Pada masa Perang Dunia II Jepang menyerang Burma dan mengusir Inggris dari Arakan yang kemudian dikenal sebagai Rakhine. Pada masa kekosongan kekuasaan saat itu, kekerasan antara kedua kelompok suku Rakhine yang beragama Buddha dan suku Rohingya yang beragama Muslim semakin meningkat. Ditambah lagi, orang-orang Rohingya dipersenjatai oleh Inggris guna membantu Sekutu untuk mempertahankan wilayah Arakan dari pendudukan Jepang.Â
Hal ini akhirnya diketahui oleh pemerintah Jepang yang kemudian melakukan penyiksaan, pembunuhan dan pemerkosaan terhadap orang-orang Rohingya. Selama masa ini, puluhan ribu orang Rohingya mengungsi keluar dari Arakan menuju Bengal. Kekerasan yang berlarut-larut juga memaksa ribuan orang Burma, India dan Inggris yang berada di Arakan mengungsi selama periode ini.

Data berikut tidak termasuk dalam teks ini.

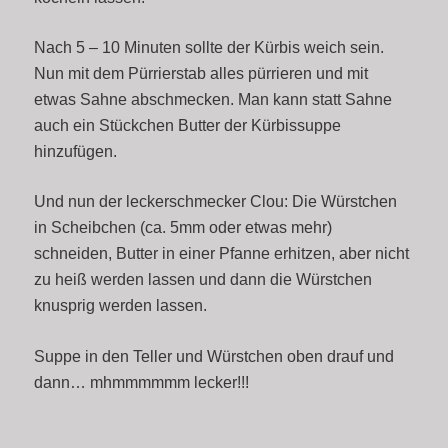
Nach 5 – 10 Minuten sollte der Kürbis weich sein.
Nun mit dem Pürrierstab alles pürrieren und mit
etwas Sahne abschmecken. Man kann statt Sahne
auch ein Stückchen Butter der Kürbissuppe
hinzufügen.
Und nun der leckerschmecker Clou: Die Würstchen
in Scheibchen (ca. 5mm oder etwas mehr)
schneiden, Butter in einer Pfanne erhitzen, aber nicht
zu heiß werden lassen und dann die Würstchen
knusprig werden lassen.
Suppe in den Teller und Würstchen oben drauf und
dann… mhmmmmmm lecker!!!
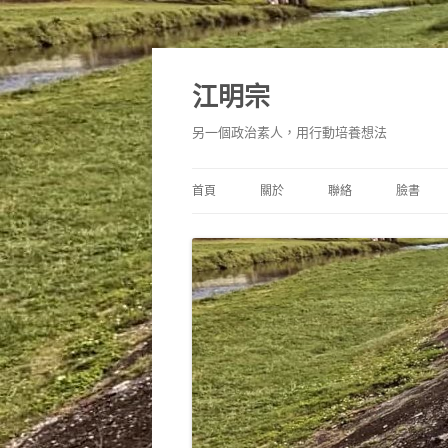
跳
至
主
江明宗
要
內
容
另一個政治素人，用行動培養想法
首頁
關於
聯絡
臉書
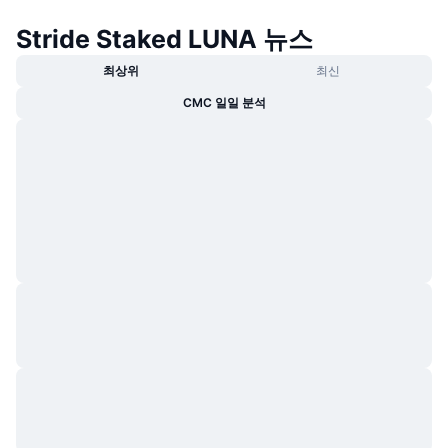
트렌딩
가상자산 ETF
Stride Staked LUNA 뉴스
가상자산 배우기
CMC MCP
신규
비트코인 ETF
최상위
최신
x402
뉴스
CMC 일일 분석
크립토
이더리움 ETF
아카데미
정치
기술적 분석
조사
스포츠
RSI
비디오
금융
MACD
용어집
테크
파생상품
캠페인
NFT
개요
에어드롭
전체 NFT 통계
청산
다이아몬드 리워드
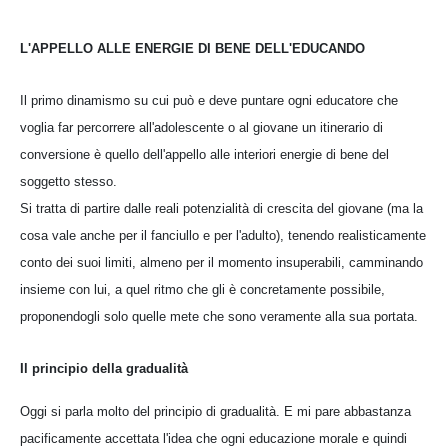
L'APPELLO ALLE ENERGIE DI BENE DELL'EDUCANDO
Il primo dinamismo su cui può e deve puntare ogni educatore che
voglia far percorrere all'adolescente o al giovane un itinerario di
conversione è quello dell'appello alle interiori energie di bene del
soggetto stesso.
Si tratta di partire dalle reali potenzialità di crescita del giovane (ma la
cosa vale anche per il fanciullo e per l'adulto), tenendo realisticamente
conto dei suoi limiti, almeno per il momento insuperabili, camminando
insieme con lui, a quel ritmo che gli è concretamente possibile,
proponendogli solo quelle mete che sono veramente alla sua portata.
Il principio della gradualità
Oggi si parla molto del principio di gradualità. E mi pare abbastanza
pacificamente accettata l'idea che ogni educazione morale e quindi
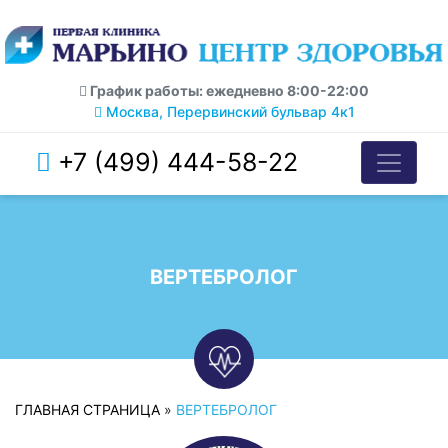
График работы: ежедневно 8:00-22:00
Москва, Перервинский бульвар 4к1
+7 (499) 444-58-22
ВЕРТЕБРОЛОГ
ГЛАВНАЯ СТРАНИЦА
»
ВЕРТЕБРОЛОГ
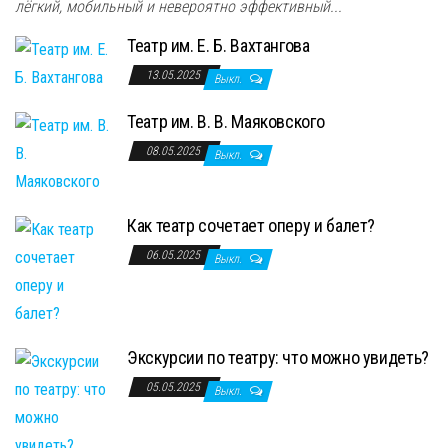
лёгкий, мобильный и невероятно эффективный...
Театр им. Е. Б. Вахтангова
13.05.2025
Выкл.
Театр им. В. В. Маяковского
08.05.2025
Выкл.
Как театр сочетает оперу и балет?
06.05.2025
Выкл.
Экскурсии по театру: что можно увидеть?
05.05.2025
Выкл.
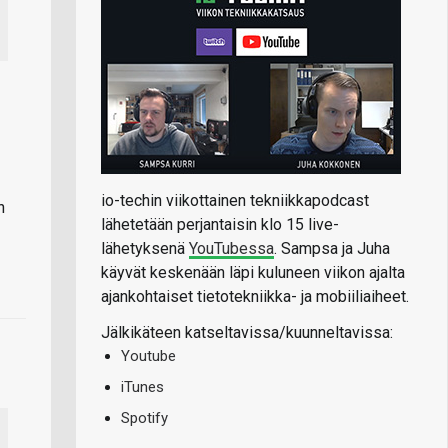
io-techin viikottainen tekniikkapodcast
n
lähetetään perjantaisin klo 15 live-
lähetyksenä
YouTubessa
. Sampsa ja Juha
käyvät keskenään läpi kuluneen viikon ajalta
ajankohtaiset tietotekniikka- ja mobiiliaiheet.
Jälkikäteen katseltavissa/kuunneltavissa:
Youtube
iTunes
Spotify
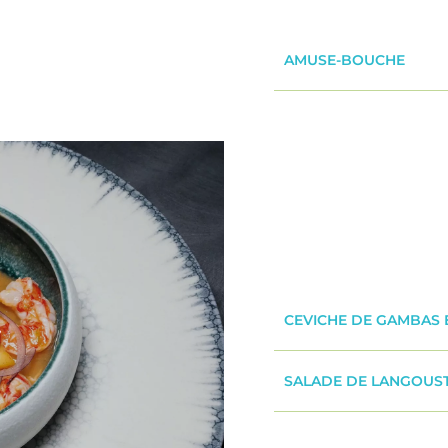
AMUSE-BOUCHE
CEVICHE DE GAMBAS 
SALADE DE LANGOUST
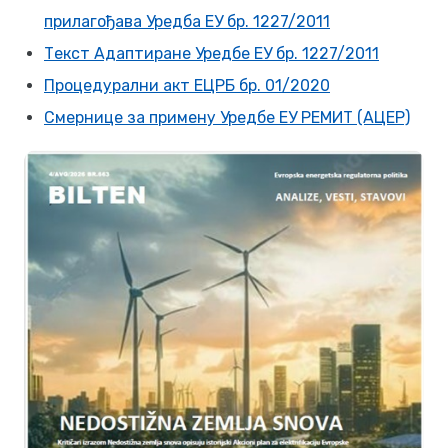
прилагођава Уредба ЕУ бр. 1227/2011
Текст Адаптиране Уредбе ЕУ бр. 1227/2011
Процедурални акт ЕЦРБ бр. 01/2020
Смернице за примену Уредбе ЕУ РЕМИТ (АЦЕР)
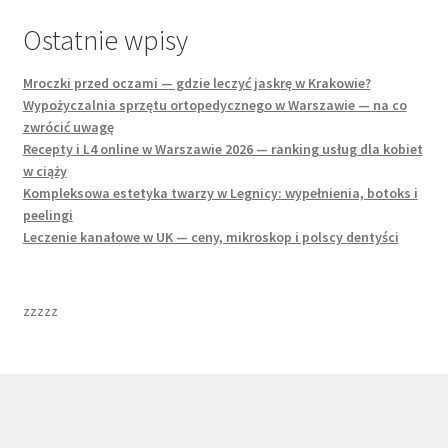
Ostatnie wpisy
Mroczki przed oczami — gdzie leczyć jaskrę w Krakowie?
Wypożyczalnia sprzętu ortopedycznego w Warszawie — na co
zwrócić uwagę
Recepty i L4 online w Warszawie 2026 — ranking usług dla kobiet
w ciąży
Kompleksowa estetyka twarzy w Legnicy: wypełnienia, botoks i
peelingi
Leczenie kanałowe w UK — ceny, mikroskop i polscy dentyści
zzzzz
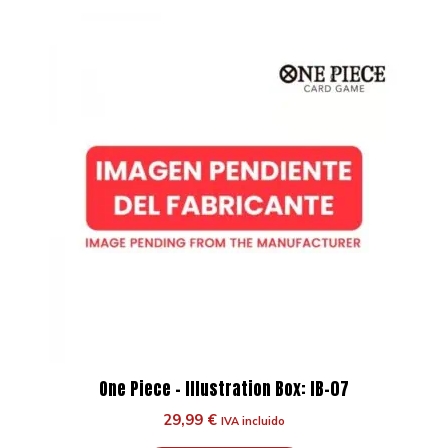
One Piece – Illustration Box: IB-07
29,99
€
IVA incluido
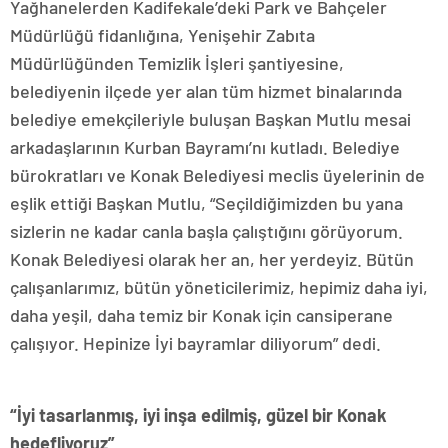
Yağhanelerden Kadifekale’deki Park ve Bahçeler
Müdürlüğü fidanlığına, Yenişehir Zabıta
Müdürlüğünden Temizlik İşleri şantiyesine,
belediyenin ilçede yer alan tüm hizmet binalarında
belediye emekçileriyle buluşan Başkan Mutlu mesai
arkadaşlarının Kurban Bayramı’nı kutladı. Belediye
bürokratları ve Konak Belediyesi meclis üyelerinin de
eşlik ettiği Başkan Mutlu, “Seçildiğimizden bu yana
sizlerin ne kadar canla başla çalıştığını görüyorum.
Konak Belediyesi olarak her an, her yerdeyiz. Bütün
çalışanlarımız, bütün yöneticilerimiz, hepimiz daha iyi,
daha yeşil, daha temiz bir Konak için cansiperane
çalışıyor. Hepinize İyi bayramlar diliyorum” dedi.
“İyi tasarlanmış, iyi inşa edilmiş, güzel bir Konak
hedefliyoruz”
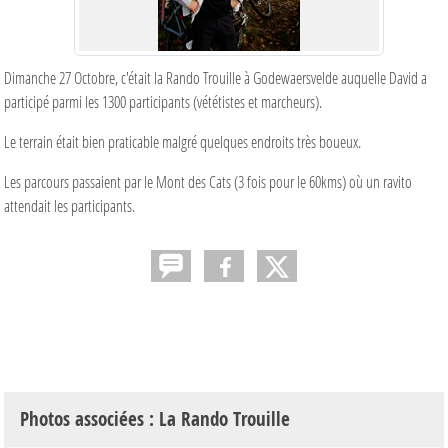
Dimanche 27 Octobre, c'était la Rando Trouille à Godewaersvelde auquelle David a
participé parmi les 1300 participants (vététistes et marcheurs).
Le terrain était bien praticable malgré quelques endroits très boueux.
Les parcours passaient par le Mont des Cats (3 fois pour le 60kms) où un ravito
attendait les participants.
Photos associées : La Rando Trouille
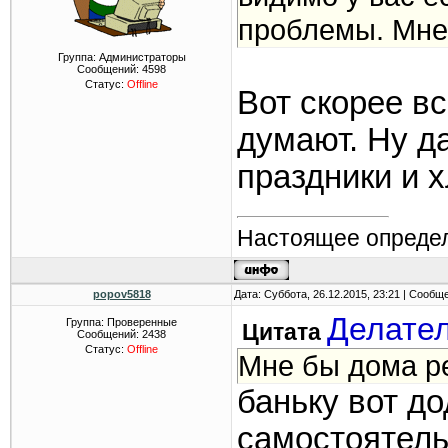
проблемы. Мне 
Группа: Администраторы
Сообщений:
4598
Статус:
Offline
Вот скорее вс
думают. Ну да
праздники и х
Настоящее определ
popov5818
Дата: Суббота, 26.12.2015, 23:21 | Сообщ
Делате
Группа: Проверенные
Цитата
Сообщений:
2438
Статус:
Offline
Мне бы дома ре
баньку вот д
самостоятель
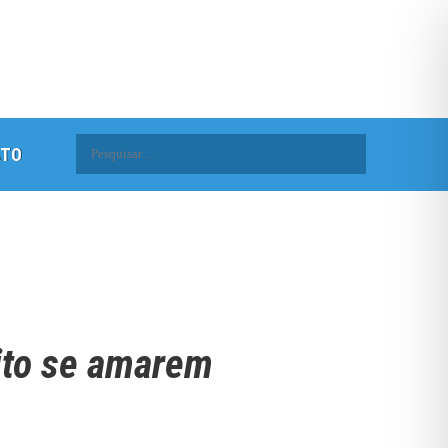
Pesquisar
ATO
por:
ito se amarem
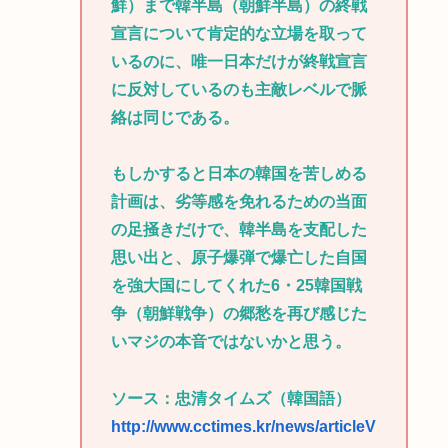
鮮）まで韓半島（朝鮮半島）の終戦
宣言について肯定的な立場を取って
いるのに、唯一日本だけが終戦宣言
に反対しているのも主敵レベルで脈
絡は同じである。
もしかすると日本の韓国を苦しめる
計画は、劣等感を免れるための当面
の足掻きだけで、韓半島を支配した
思い出と、原子爆弾で爆亡した自国
を強大国にしてくれた6・25韓国戦
争（朝鮮戦争）の郷愁を再び感じた
いマジの本音ではないかと思う。
ソース：忠清タイムズ（韓国語）
http://www.cctimes.kr/news/articleV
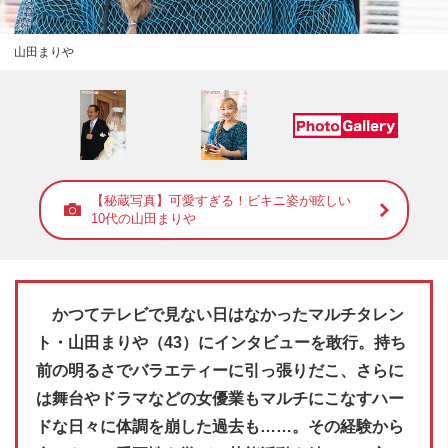
山田まりや
【秘蔵写真】可愛すぎる！ビキニ姿が眩しい
10代の山田まりや
かつてテレビで見ない日はなかったマルチタレン
ト・山田まりや（43）にインタビューを敢行。持ち
前の明るさでバラエティーに引っ張りだこ、さらに
は舞台やドラマなどの女優業もマルチにこなすハー
ドな日々に体調を崩した過去も……。その経験から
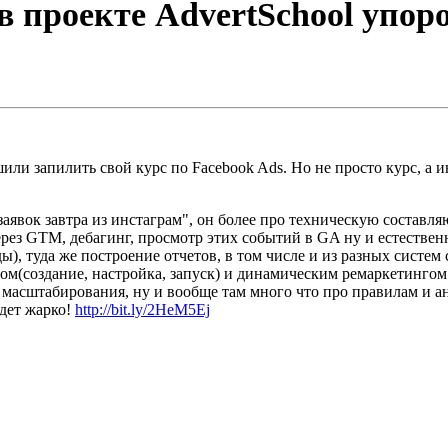
 проекте AdvertSchool упоро
или запилить свой курс по Facebook Ads. Но не просто курс, а 
 заявок завтра из инстаграм", он более про техническую состав
ез GTM, дебагинг, просмотр этих событий в GA ну и естественн
), туда же построение отчетов, в том числе и из разных систем 
гом(создание, настройка, запуск) и динамическим ремаркетингом 
масштабирования, ну и вообще там много что про правилам и ана
удет жарко!
http://bit.ly/2HeM5Ej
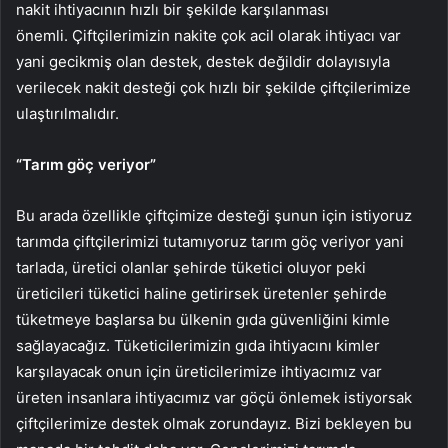
nakit ihtiyacının hızlı bir şekilde karşılanması
önemli. Çiftçilerimizin nakite çok acil olarak ihtiyacı var
yani gecikmiş olan destek, destek değildir dolayısıyla
verilecek nakit desteği çok hızlı bir şekilde çiftçilerimize
ulaştırılmalıdır.
“Tarım göç veriyor”
Bu arada özellikle çiftçimize desteği şunun için istiyoruz
tarımda çiftçilerimizi tutamıyoruz tarım göç veriyor yani
tarlada, üretici olanlar şehirde tüketici oluyor peki
üreticileri tüketici haline getirirsek üretenler şehirde
tüketmeye başlarsa bu ülkenin gıda güvenliğini kimle
sağlayacağız. Tüketicilerimizin gıda ihtiyacını kimler
karşılayacak onun için üreticilerimize ihtiyacımız var
üreten insanlara ihtiyacımız var göçü önlemek istiyorsak
çiftçilerimize destek olmak zorundayız. Bizi bekleyen bu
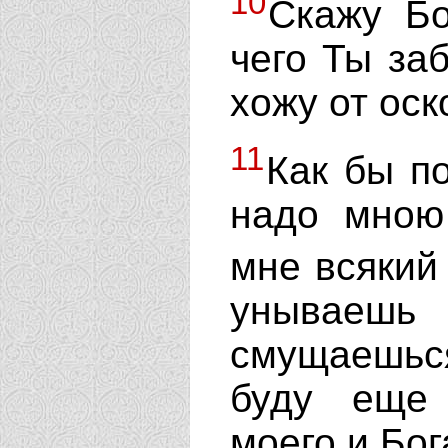
10
Скажу Бо
чего Ты за
хожу от ос
11
Как бы п
надо мною 
мне всякий 
унываешь
смущаешьс
буду еще 
моего и Бог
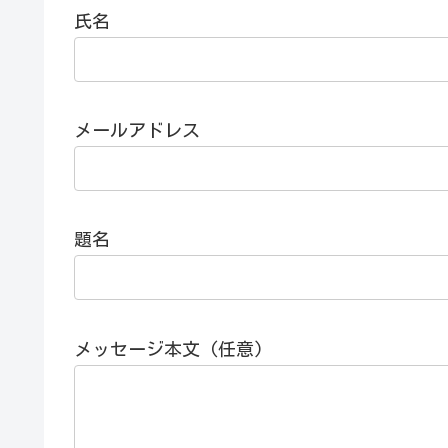
氏名
メールアドレス
題名
メッセージ本文 (任意)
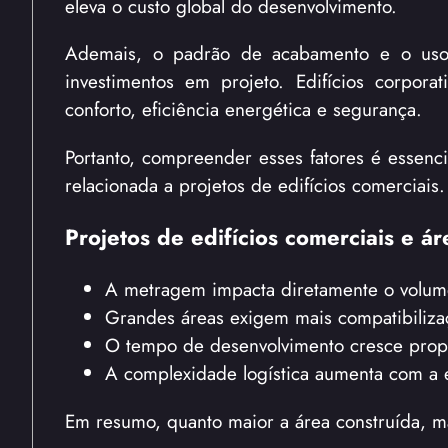
eleva o custo global do desenvolvimento.
Ademais, o padrão de acabamento e o uso 
investimentos em projeto. Edifícios corpo
conforto, eficiência energética e segurança.
Portanto, compreender esses fatores é essenc
relacionada a projetos de edifícios comerciais.
Projetos de edifícios comerciais e ár
A metragem impacta diretamente o volume 
Grandes áreas exigem mais compatibilizaç
O tempo de desenvolvimento cresce prop
A complexidade logística aumenta com a 
Em resumo, quanto maior a área construída, ma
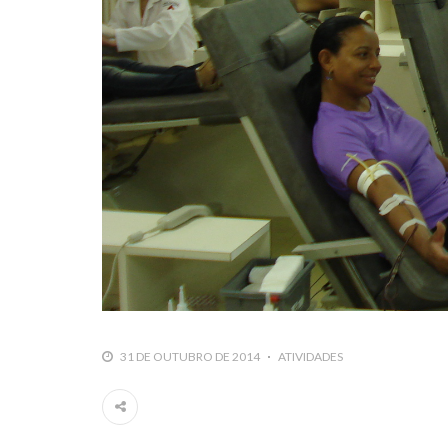
31 DE OUTUBRO DE 2014
ATIVIDADES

Pada tahun 1940-an orang-orang Rohingya berusaha menjalin kerjasama dengan Pakistan di bawah Mohammad Ali Jinnah untuk membebaskan wilayahnya dari Burma, tetapi ditolak oleh pemimpin Pakistan tersebut karena tidak mau mencampuri urusan internal negeri Burma. Pada tahun 1947 orang-orang Rohingya membentuk Partai Mujahid yang merupakan kelompok jihad untuk mendirikan negara Muslim yang merdeka di Arakan utara. Mereka menggunakan istilah Rohingya sebagai identitas politik mereka dan menyatakan diri sebagai penduduk asli Arakan. Kemudian Burma merdeka pada tahun 1948 dan orang-orang Rohingya semakin gencar melancarkan gerakan separatisnya.
Dalam perjuangan memperebutkan kemerdekaan dari Inggris, pada tahun 1946 Jenderal Aung San (ayah dari Aung San Suu Ky) menjamin hak dan keistimewaan warga Muslim Rohingya Arakan dengan mengatakan: "Saya memberikan (menawarkan) cek kosong kepada kalian. Kita akan hidup bersama dan mati bersama. Mintalah apa yang kalian inginkan. Saya akan melakukan yang terbaik untuk memenuhi hal itu. Jika penduduk asli terbelah, akan sulit mencapai kemerdekaan bagi Burma".